Anna echó una ojeada al castillo y a las torres de la catedral de San Vito que montaban guardia tras él, y a pesar del calor del verano tuvo un escalofrío; pero no, se negaba a pensar en el monstruo de la colina, y menos en un día así, en que la luz del sol sembraba el agua de diamantes danzarines, y en que ningún olor a quemado contaminaba el aire; no en un día en que los pájaros trazaban sus círculos alegres sobre el río, coqueteando las puntas de sus alas con nubes de algodón.

No en un día en que vería a Martin.

Dando la espalda al castillo, miró el río, y divisó a lo lejos una especie de campamento. Debían de ser peregrinos que recorrían el mundo cristiano en penitencia para llegar a alguno de los santos lugares, entre los que ostentaba la primacía Jerusalén. Era lo que hacían los pecadores, al menos los que no tenían medios para comprarle a la Iglesia la expiación...

Reconoció a la figura que se acercaba por la izquierda, donde se agolpaban las casas de Praga. No era quien esperaba.

—¡Maese Jerome!
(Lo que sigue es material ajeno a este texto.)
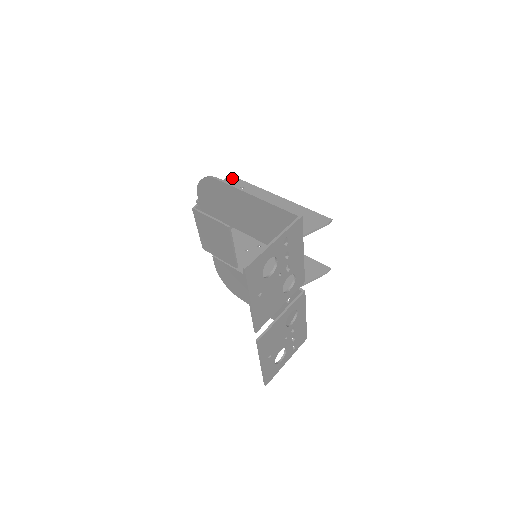
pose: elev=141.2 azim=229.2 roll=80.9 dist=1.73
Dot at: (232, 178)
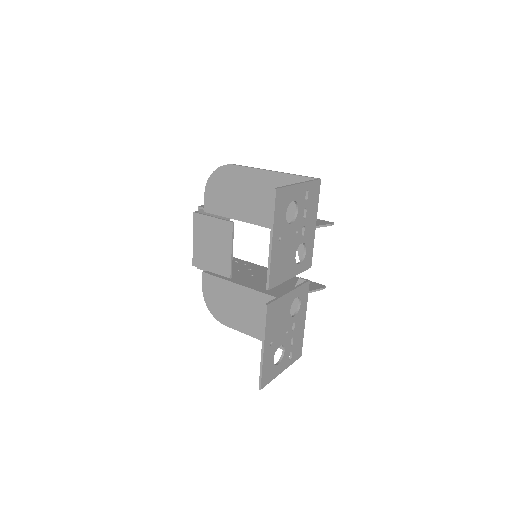
Dot at: occluded
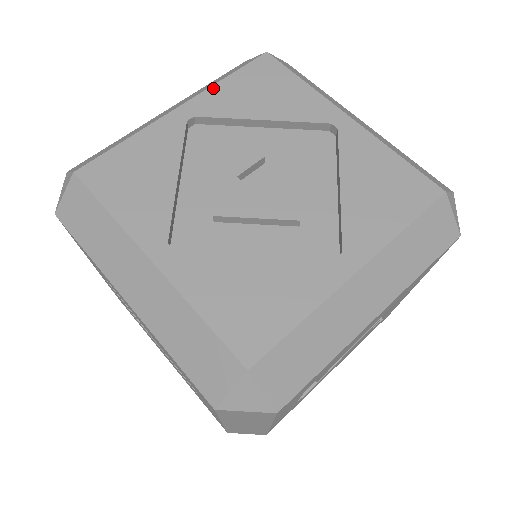
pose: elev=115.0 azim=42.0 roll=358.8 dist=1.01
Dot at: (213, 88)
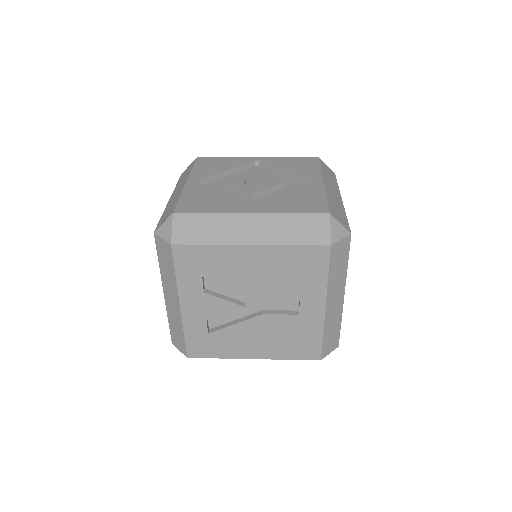
Dot at: (192, 172)
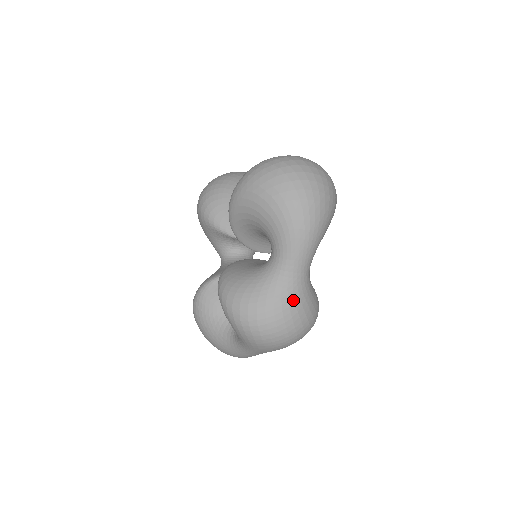
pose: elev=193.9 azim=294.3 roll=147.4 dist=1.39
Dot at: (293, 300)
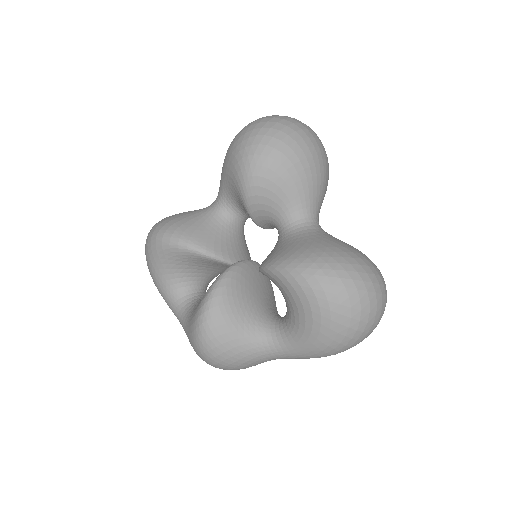
Dot at: occluded
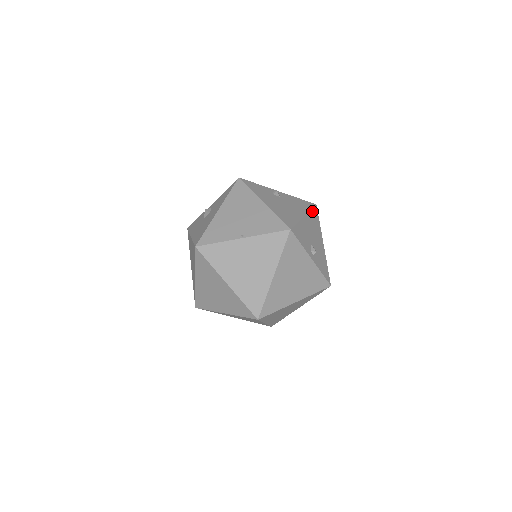
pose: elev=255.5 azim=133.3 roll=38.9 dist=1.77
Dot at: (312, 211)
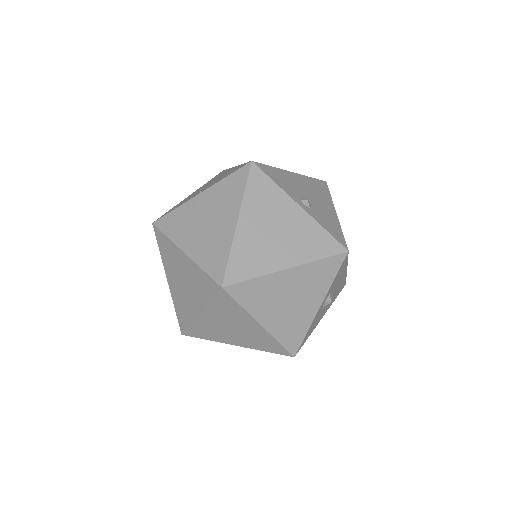
Dot at: (314, 180)
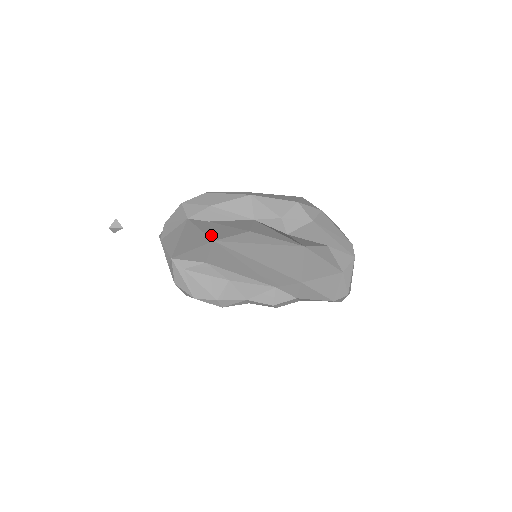
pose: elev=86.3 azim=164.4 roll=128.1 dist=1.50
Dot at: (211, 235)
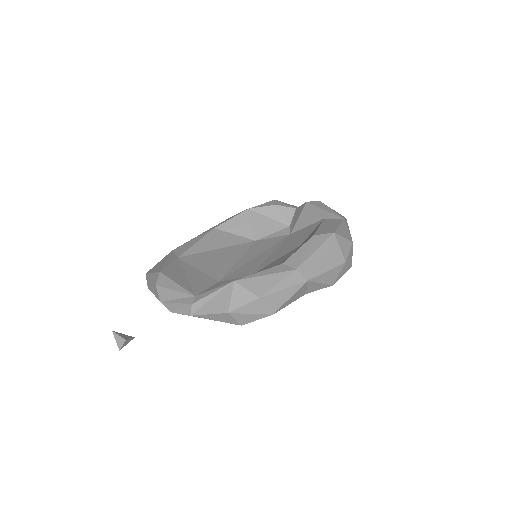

Creía que vendría Martin —dijo, disimulando tan poco su decepción que al darse cuenta se ruborizó.

—Parece que Martin tiene otras cosas que hacer —murmuró con fatiga el maestro de pelo gris, entregándole la bolsa que contenía los textos traducidos que había que copiar en la siguiente reunión—. Gracias por hacerme la colada, señora —dijo en voz alta.

No fueran a tener ojos y oídos las carpas del río, o a ser un espía del arzobispo el leñador que arrastraba su carreta por el puente de piedra... Anna se tragó su sarcasmo. No pensaba despreciar a maese Jerome por un exceso de cautela. Le respetaba demasiado por todo lo que había hecho.

Cogió la «colada» del profesor universitario, y justo cuando se iba a despedir, oyó acercarse veloces unos pasos desde el otro lado del puente. Al girarse, vio una silueta que corría en solitario en dirección a ellos, como alma que llevase el diablo. Al cabo de unos segundos, Martin se reunió con ellos a la sombra protectora de la torre de entrada, congestionado y jadeante, con un gran mechón negro en la frente.

—Lo siento, maese Jerome. Me han entretenido y...

—¿No has tenido tiempo de ponerte la gorra?

Anna le apartó el mechón de la frente, un simple truco para acariciarle la cara.

—La he perdido, pero ha sido por una buena causa —dijo Martin sin aliento. Se llenó los pulmones, guiñando un ojo a Anna, y bajó la voz—. En la reunión os enseñaré... No, no puedo esperar tanto. Os lo tengo que enseñar ahora mismo.